We have found that the best way to discover great value opportunities is to pair a strong Zacks Rank with a great grade in the Value category of our Style Scores system. The proven Zacks Rank emphasizes companies with positive estimate revision trends, and our Style Scores highlight stocks with specific traits.

CBRE Group has a Zacks Rank of #2 (Buy), while KE Holdings Inc. Sponsored ADR has a Zacks Rank of #3 (Hold) right now. This means that CBRE's earnings estimate revision activity has been more impressive, so investors should feel comfortable with its improving analyst outlook.
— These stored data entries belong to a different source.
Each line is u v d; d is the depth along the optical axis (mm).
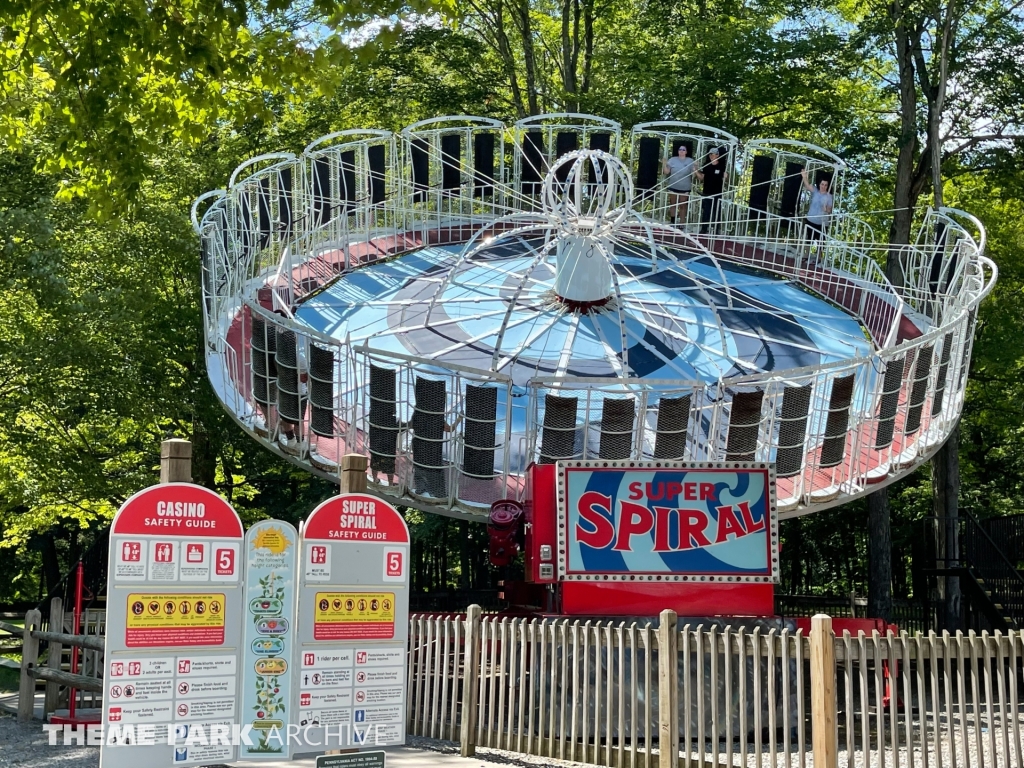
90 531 46344
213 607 8805
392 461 18594
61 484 26891
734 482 15453
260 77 15258
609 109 39531
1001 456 42625
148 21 13984
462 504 18969
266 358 19297
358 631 9367
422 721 14406
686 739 11523
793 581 41719
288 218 26547
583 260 24500
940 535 30703
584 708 12523
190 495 8797
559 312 24484
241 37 15336
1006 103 34375
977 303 20906
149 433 31688
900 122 38344
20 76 15891
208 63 14328
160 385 27422
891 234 35844
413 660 14938
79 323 24766
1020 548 26891
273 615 9078
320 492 37688
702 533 15273
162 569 8633
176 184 30672
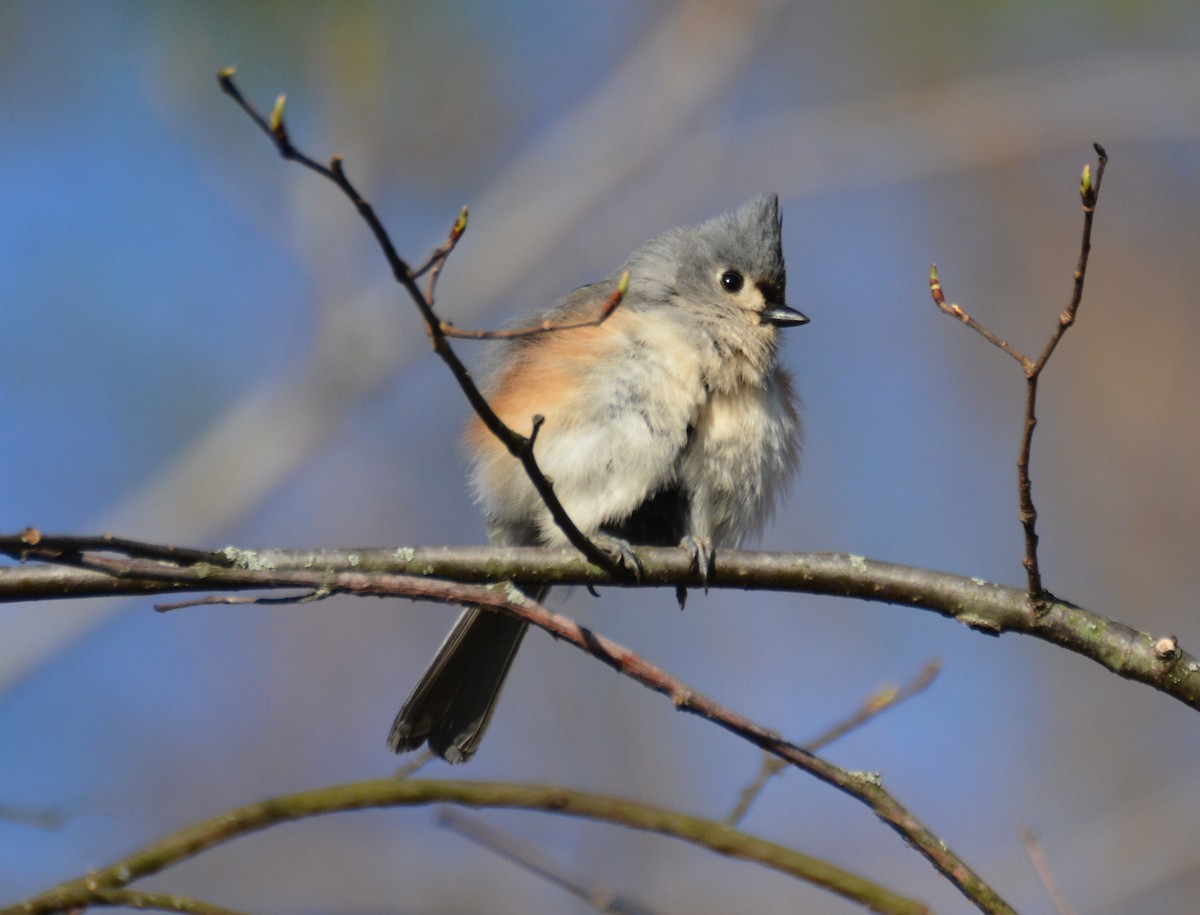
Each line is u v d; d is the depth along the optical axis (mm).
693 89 14305
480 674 8328
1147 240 15258
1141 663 6355
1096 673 13039
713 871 11312
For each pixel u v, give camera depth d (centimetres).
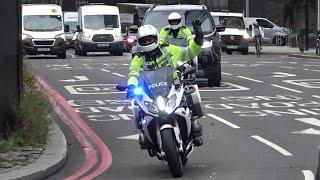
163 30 2375
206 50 3831
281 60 6650
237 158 2048
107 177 1844
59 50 7156
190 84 1884
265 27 10412
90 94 3709
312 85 4088
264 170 1870
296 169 1875
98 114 2995
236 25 8194
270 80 4406
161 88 1777
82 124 2736
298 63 6125
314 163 1947
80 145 2312
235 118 2828
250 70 5253
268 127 2600
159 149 1809
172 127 1745
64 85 4175
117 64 6109
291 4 10894
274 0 12294
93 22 8050
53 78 4634
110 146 2298
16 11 2122
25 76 2555
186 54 1872
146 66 1842
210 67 3900
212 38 3928
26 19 7244
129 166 1991
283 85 4094
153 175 1858
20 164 1861
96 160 2078
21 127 2148
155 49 1831
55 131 2395
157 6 4156
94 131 2581
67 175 1872
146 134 1794
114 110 3112
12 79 2125
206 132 2502
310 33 9000
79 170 1934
But this is just one piece of the puzzle for value investors.

Value investors also try to analyze a wide range of traditional figures and metrics to help determine whether a company is undervalued at its current share price levels.

Our Value category highlights undervalued companies by looking at a variety of key metrics, including the popular P/E ratio, as well as the P/S ratio, earnings yield, cash flow per share, and a variety of other fundamentals that have been used by value investors for years.
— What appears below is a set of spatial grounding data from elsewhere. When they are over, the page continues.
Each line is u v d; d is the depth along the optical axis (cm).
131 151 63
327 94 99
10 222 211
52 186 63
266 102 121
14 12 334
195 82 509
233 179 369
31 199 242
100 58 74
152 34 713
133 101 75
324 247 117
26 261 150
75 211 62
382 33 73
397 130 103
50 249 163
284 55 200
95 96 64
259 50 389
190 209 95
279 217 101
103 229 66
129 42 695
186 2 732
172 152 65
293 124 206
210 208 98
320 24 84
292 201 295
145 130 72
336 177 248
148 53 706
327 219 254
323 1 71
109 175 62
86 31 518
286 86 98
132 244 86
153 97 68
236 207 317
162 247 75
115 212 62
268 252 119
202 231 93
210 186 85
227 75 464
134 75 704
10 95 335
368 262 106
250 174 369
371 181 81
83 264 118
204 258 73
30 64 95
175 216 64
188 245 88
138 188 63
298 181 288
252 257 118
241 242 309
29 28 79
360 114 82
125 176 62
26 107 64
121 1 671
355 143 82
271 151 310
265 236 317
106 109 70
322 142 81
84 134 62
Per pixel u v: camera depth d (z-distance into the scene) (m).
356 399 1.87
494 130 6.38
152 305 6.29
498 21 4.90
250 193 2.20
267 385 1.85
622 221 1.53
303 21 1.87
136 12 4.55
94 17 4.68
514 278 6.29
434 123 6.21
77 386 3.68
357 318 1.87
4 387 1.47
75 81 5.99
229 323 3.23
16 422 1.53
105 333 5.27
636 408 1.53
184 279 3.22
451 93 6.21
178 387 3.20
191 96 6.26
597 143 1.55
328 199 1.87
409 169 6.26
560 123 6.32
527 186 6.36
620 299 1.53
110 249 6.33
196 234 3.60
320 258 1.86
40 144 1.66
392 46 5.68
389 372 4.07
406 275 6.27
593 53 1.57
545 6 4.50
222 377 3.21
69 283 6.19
CBRE currently has a forward P/E ratio of 21.81, while BEKE has a forward P/E of 65.75. We also note that CBRE has a PEG ratio of 1.98. This popular figure is similar to the widely-used P/E ratio, but the PEG ratio also considers a company's expected EPS growth rate. BEKE currently has a PEG ratio of 2.21.

Another notable valuation metric for CBRE is its P/B ratio of 3.80. Investors use the P/B ratio to look at a stock's market value versus its book value, which is defined as total assets minus total liabilities. By comparison, BEKE has a P/B of 6.58.

These metrics, and several others, help CBRE earn a Value grade of B, while BEKE has been given a Value grade of D.

CBRE is currently sporting an improving earnings outlook, which makes it stick out in our Zacks Rank model. And, based on the above valuation metrics, we feel that CBRE is likely the superior value option right now.